Tuesday, November 3, 2015

Happy Birthday, Bettie GRACE



      Today is my mom’s birthday—the first one since she passed away on May 25.  She would have been 79.  We were already thinking about what we were going to do for her “Big 80th.”  I guess it will be different than anything we were thinking about.
      Though I started my day in West Lafayette, IN, I am ending it in Los Angeles—an appropriate way to spend my mother’s birthday, in the city where she was raised and where she raised me.  I am on my way to a conference called, “Space for Grace.”  “Grace” is what filled the space between her first and last name.  Grace was also something that she lived out better than anyone I know.  It’s what I appreciated most and what frustrated me most about my mother.  It’s what made her a great mother and an amazing grandmother (which also made her a great mother).

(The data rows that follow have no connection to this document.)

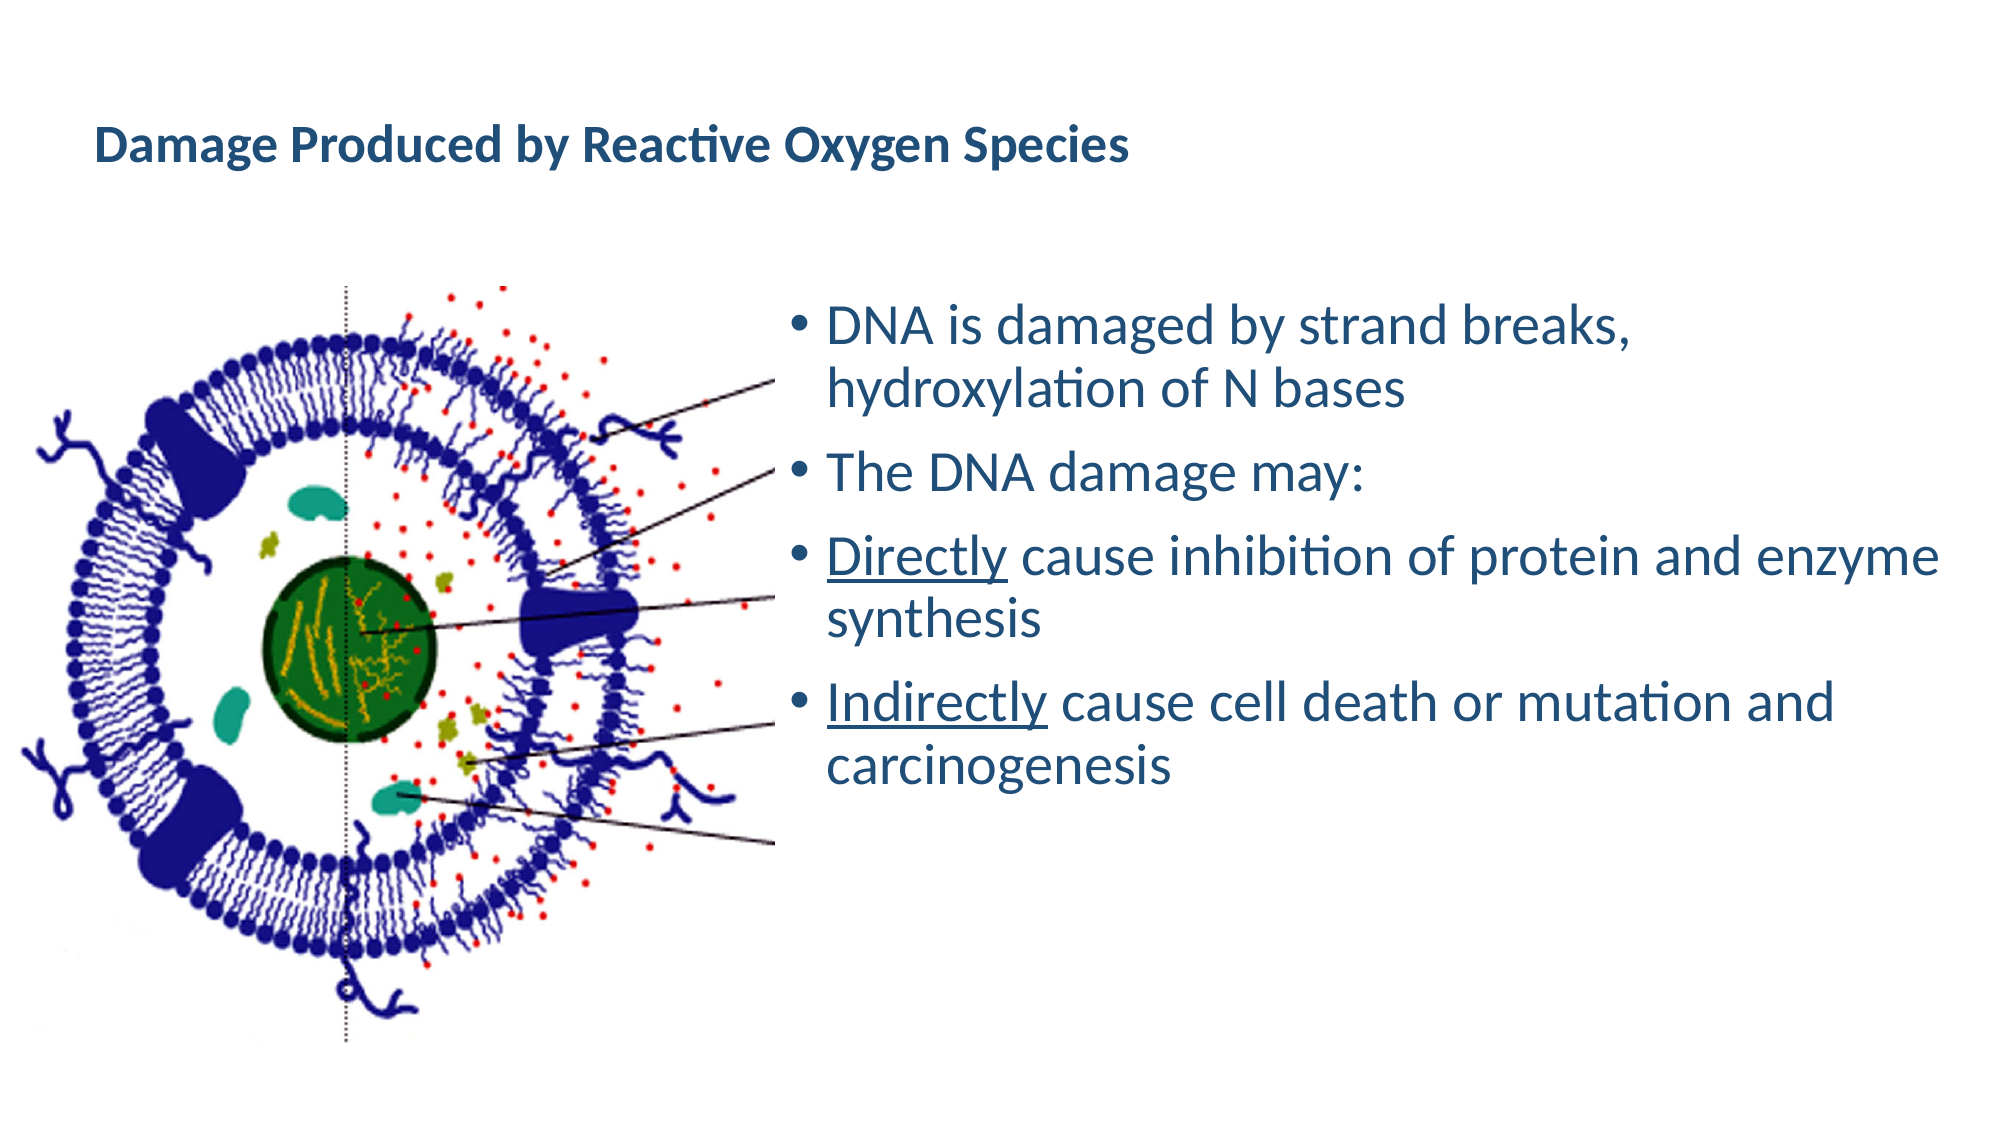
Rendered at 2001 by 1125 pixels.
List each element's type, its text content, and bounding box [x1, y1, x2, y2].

picture [0, 286, 775, 1043]
title Damage Produced by Reactive Oxygen Species [75, 82, 1150, 208]
list DNA is damaged by strand breaks, hydroxylation of N bases The DNA damage may: Directly cause inhibition of protein and enzyme synthesis Indirectly cause cell death or mutation and carcinogenesis [775, 286, 1973, 1001]
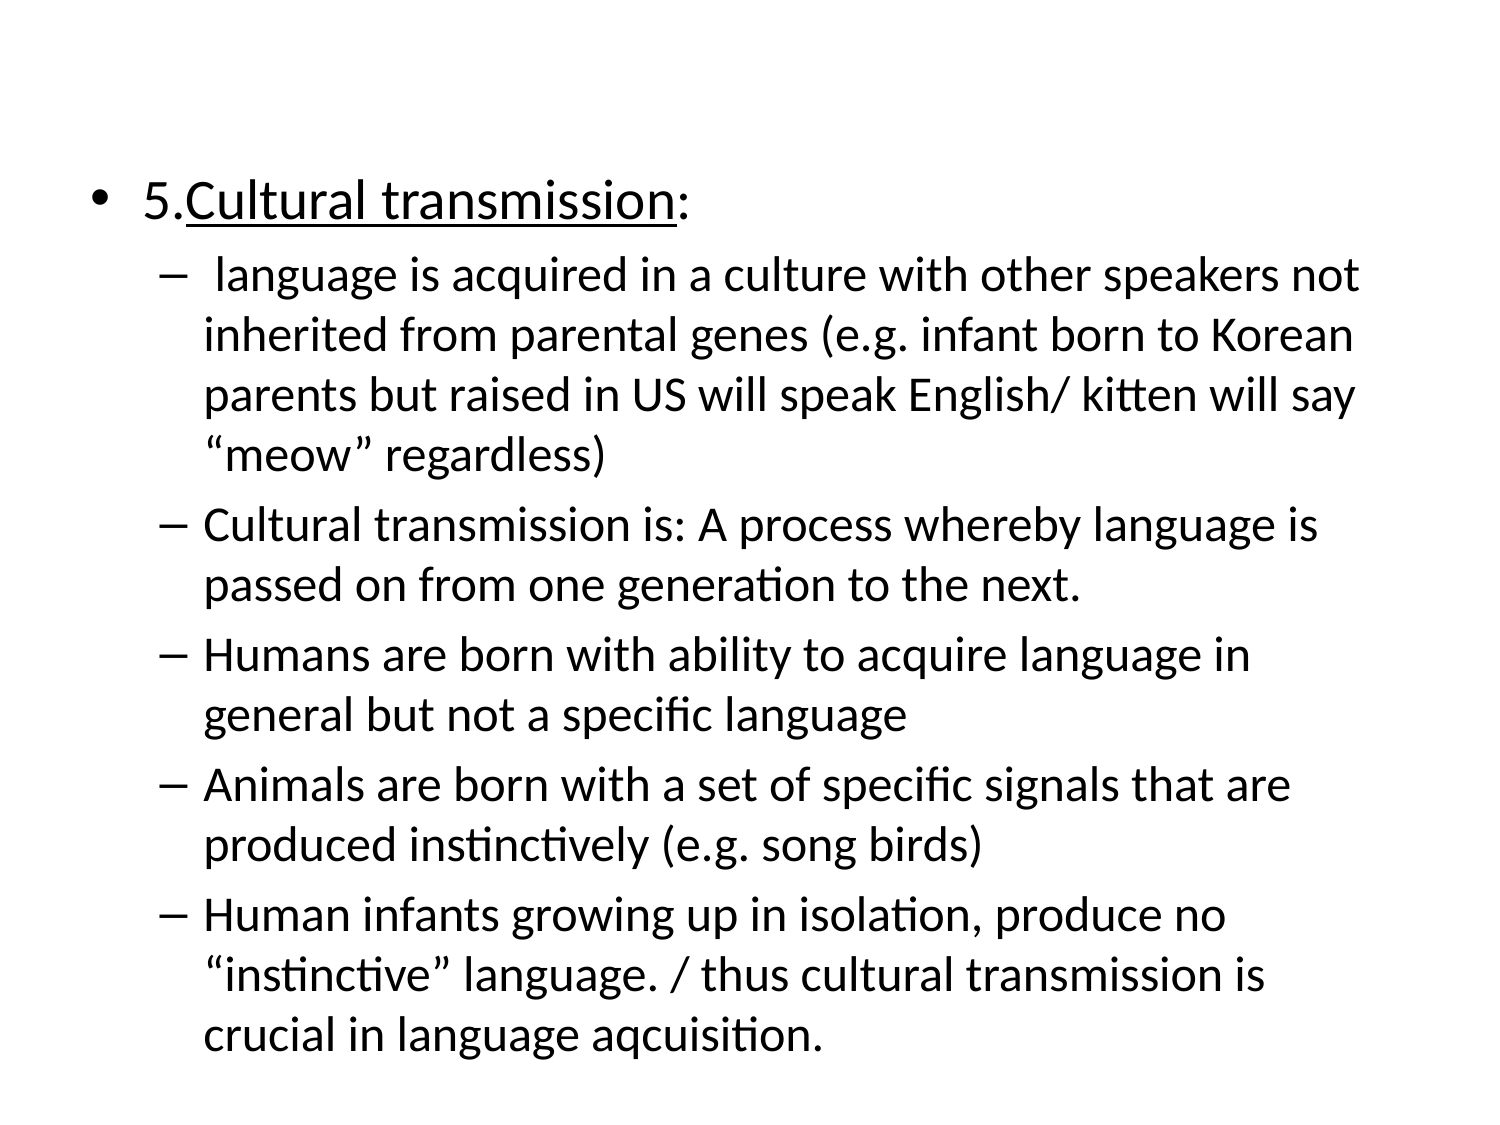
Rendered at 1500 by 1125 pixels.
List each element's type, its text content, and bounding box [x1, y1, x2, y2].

      At the time that my mother died and the weeks after, I heard all at once something that I had heard many times in my life.  “You mother was my best friend.”  In the midst of the shock and my grief I remember thinking (and maybe even saying out loud to my sisters) “How in the world can someone have so many ‘best friends’?” and “I’ve never even heard of you.  How can you be my mother’s best friend?”  And then I realized, they weren’t her best friend, she was their best friend.  That I could understand!   Bettie GRACE ‘s legacy.
Mom and I (and possibly Kellie?)
      It made me think of the people that were a part of our life growing up.  I am quite sure that for some of them my mother not only was their best friend, but their ONLY friend.  I would say to her, “Why are you friends with that person?”   But that is grace.
      And it is a good thing that she lived up to her name.  There isn’t anything that she wouldn’t do if it would help her daughters or her grandchildren.  She was the haven for parents (her daughters) and children (her grandchildren) that could no longer live peacefully in the same home.  She was the one who unconditionally loved her grandchildren when they felt like no one else did.  We knew she was praying for all of us, even when we didn’t ask her to.
       Space for GRACE:  Happy birthday, Mom!  I miss you!